===== RECORD EXCERPTS

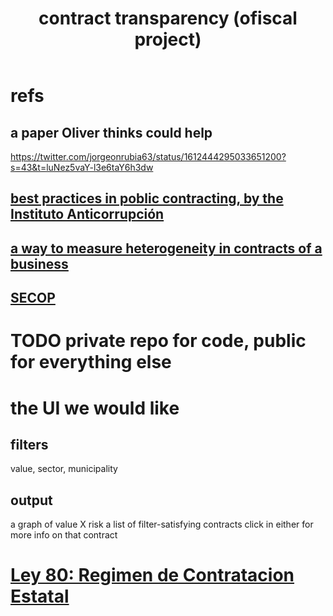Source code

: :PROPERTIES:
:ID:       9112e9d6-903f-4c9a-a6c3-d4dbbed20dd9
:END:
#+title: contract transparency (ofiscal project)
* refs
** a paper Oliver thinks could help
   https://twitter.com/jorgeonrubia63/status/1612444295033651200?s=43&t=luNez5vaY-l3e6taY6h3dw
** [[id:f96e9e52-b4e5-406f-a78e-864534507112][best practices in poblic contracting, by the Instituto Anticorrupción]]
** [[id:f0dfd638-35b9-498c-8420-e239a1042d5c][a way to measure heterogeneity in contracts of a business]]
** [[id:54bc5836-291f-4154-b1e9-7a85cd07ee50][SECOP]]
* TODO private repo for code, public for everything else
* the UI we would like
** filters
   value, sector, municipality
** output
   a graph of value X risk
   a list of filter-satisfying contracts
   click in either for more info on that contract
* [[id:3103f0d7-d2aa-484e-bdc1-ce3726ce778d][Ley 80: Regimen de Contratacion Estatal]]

==========

→ REQUIRED WORK
All lines in the listing above with the string "contracts" should be returned.

→ WRITTEN RESPONSE
** [[id:f0dfd638-35b9-498c-8420-e239a1042d5c][a way to measure heterogeneity in contracts of a business]]
   a list of filter-satisfying contracts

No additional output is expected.